TGivgXmasHammett09.J.G.blog
My sister and Grace shaggin' Carolina style as our cousin and friends jammed after Thanksgiving dinner.


They'd approach us at the old health food store. Myself and my infant who too quickly became a toddler perched in the seat of our grocery cart. Amused, they'd point at the ceiling where muzak that I'd previously been unaware was playing and then they'd look back at me in amazement. This is a town over-stuffed with musicians. And they'd seek us out between the organic tomatoes and home grown watermelon in the old Sunshine Grocery and Bellevue's old Produce Place (back before the days before giants of corporate purveyors of whole food came to town and bought up our hippie mom and pops). These musicians would tell me that my baby was singing on pitch to the Muzak. This was one to three years before my child would be diagnosed with autism and I'd learn that musical ability sometimes came as a package deal.

In music therapy we'd learn that she had perfect pitch and perfect rhythm. We introduced every instrument to her, but she preferred, simply, her voice. Grace, my daughter, with autism, is echolalic in the sense
that she stims and amuses her self with sing-song combinations of words. 

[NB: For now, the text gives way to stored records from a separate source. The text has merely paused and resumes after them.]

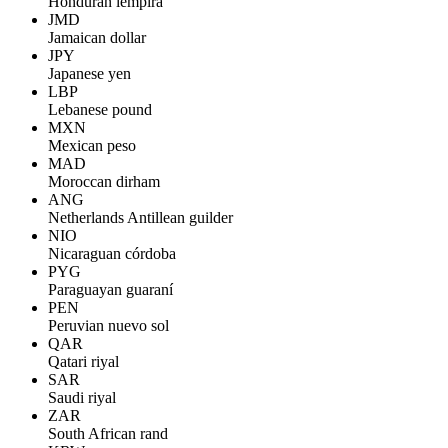
Honduran lempira
JMD
Jamaican dollar
JPY
Japanese yen
LBP
Lebanese pound
MXN
Mexican peso
MAD
Moroccan dirham
ANG
Netherlands Antillean guilder
NIO
Nicaraguan córdoba
PYG
Paraguayan guaraní
PEN
Peruvian nuevo sol
QAR
Qatari riyal
SAR
Saudi riyal
ZAR
South African rand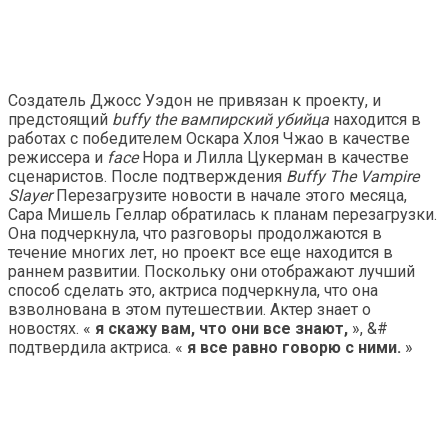
Создатель Джосс Уэдон не привязан к проекту, и
предстоящий
buffy the вампирский убийца
находится в
работах с победителем Оскара Хлоя Чжао в качестве
режиссера и
face
Нора и Лилла Цукерман в качестве
сценаристов. После подтверждения
Buffy The Vampire
Slayer
Перезагрузите новости в начале этого месяца,
Сара Мишель Геллар обратилась к планам перезагрузки.
Она подчеркнула, что разговоры продолжаются в
течение многих лет, но проект все еще находится в
раннем развитии. Поскольку они отображают лучший
способ сделать это, актриса подчеркнула, что она
взволнована в этом путешествии. Актер знает о
новостях. «
я скажу вам, что они все знают,
», &#
подтвердила актриса. «
я все равно говорю с ними.
»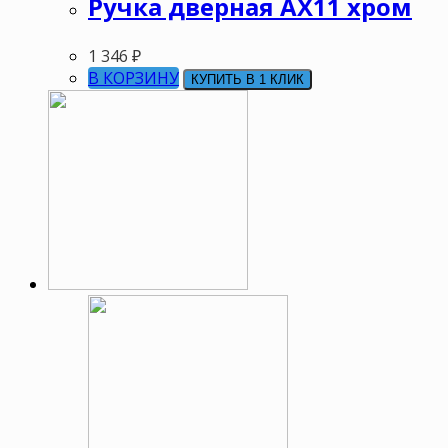
Ручка дверная АХ11 хром
1 346
₽
В КОРЗИНУ
КУПИТЬ В 1 КЛИК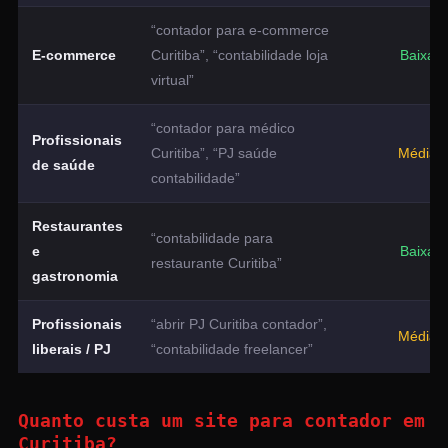
“contador para e-commerce
E-commerce
Curitiba”, “contabilidade loja
Baixa
virtual”
“contador para médico
Profissionais
Curitiba”, “PJ saúde
Média
de saúde
contabilidade”
Restaurantes
“contabilidade para
e
Baixa
restaurante Curitiba”
gastronomia
Profissionais
“abrir PJ Curitiba contador”,
Média
liberais / PJ
“contabilidade freelancer”
Quanto custa um site para contador em
Curitiba?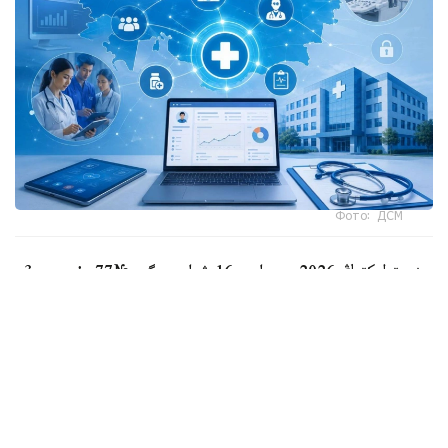
Фото: ДСМ
مينيسترلىكتىڭ 2026 -جىلعى 16 شىلدەدەگى №77 بۇيرىعى 3
تامىزدا كۇشىنە ەندى.
قۇجاتتاعى باستى جاڭالىقتاردىڭ ءبىرى - جولداما بەرۋ
ءتارتىبىنىڭ جەڭىلدەتىلۋى. ەندى بەيىندى دارىگەر ناۋقاستىڭ
جاعدايىنا قاراي قوسىمشا تەكسەرۋلەرگە جانە بىردەن ءۇش
ءتۇرلى ماماننىڭ كونسۋلتاتسياسىنا جولداما بەرە الادى.
بۇعان دەيىن ناۋقاس قوسىمشا ماماندارعا قارالۋ ءۇشىن قايتادان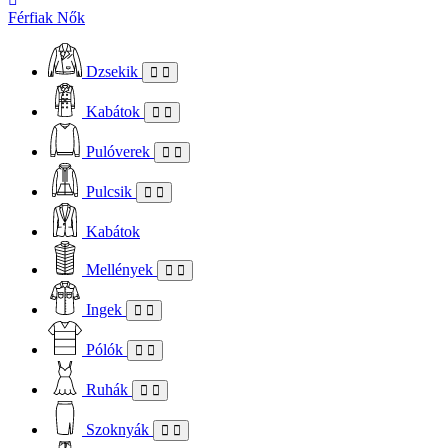
Férfiak
Nők
Dzsekik
Kabátok
Pulóverek
Pulcsik
Kabátok
Mellények
Ingek
Pólók
Ruhák
Szoknyák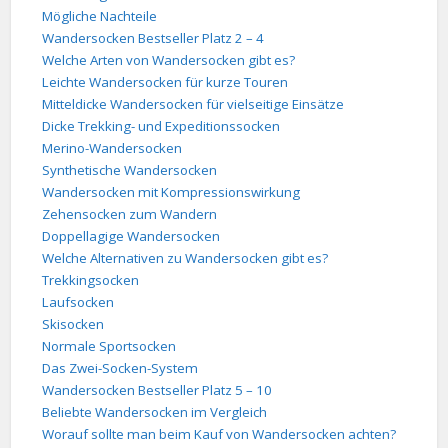
Mögliche Nachteile
Wandersocken Bestseller Platz 2 – 4
Welche Arten von Wandersocken gibt es?
Leichte Wandersocken für kurze Touren
Mitteldicke Wandersocken für vielseitige Einsätze
Dicke Trekking- und Expeditionssocken
Merino-Wandersocken
Synthetische Wandersocken
Wandersocken mit Kompressionswirkung
Zehensocken zum Wandern
Doppellagige Wandersocken
Welche Alternativen zu Wandersocken gibt es?
Trekkingsocken
Laufsocken
Skisocken
Normale Sportsocken
Das Zwei-Socken-System
Wandersocken Bestseller Platz 5 – 10
Beliebte Wandersocken im Vergleich
Worauf sollte man beim Kauf von Wandersocken achten?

Usually they make no sense. To us neurotypicals, at least. But if you listen closely, sometimes she is saying
something and if you guess it right she’s delighted. If you guess it wrong, she
deadpans you.  She talks very rapidly, unusual for autism, and sometimes
it’s so high pitched and melodic it is hard to detect that she is actually
communicating something. 

Turn on any type of music and Grace rocks out. 

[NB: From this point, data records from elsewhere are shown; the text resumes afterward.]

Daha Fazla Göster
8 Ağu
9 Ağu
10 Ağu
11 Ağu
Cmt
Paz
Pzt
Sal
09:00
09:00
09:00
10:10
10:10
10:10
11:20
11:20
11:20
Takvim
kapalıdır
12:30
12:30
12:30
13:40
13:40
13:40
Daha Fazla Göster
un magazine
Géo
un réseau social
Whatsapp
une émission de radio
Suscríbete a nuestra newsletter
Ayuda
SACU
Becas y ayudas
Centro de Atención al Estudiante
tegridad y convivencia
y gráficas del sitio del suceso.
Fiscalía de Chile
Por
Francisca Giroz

She especially loves rap. My little rapper. Of course, she tends to rock to rap most as we are sitting at a red light next to some jacked up car that has it's speakers cranked to deafening decibels and the passengers being a motley sort whose attention I do not want to seek. But, attention? From the musicians at the old hippie health food stores to the sideways glances in the aisles of Walgreen's as Grace rocks on to the piped-in melodies, attention is what we get. Attention is also just another peculiar part of the autism package.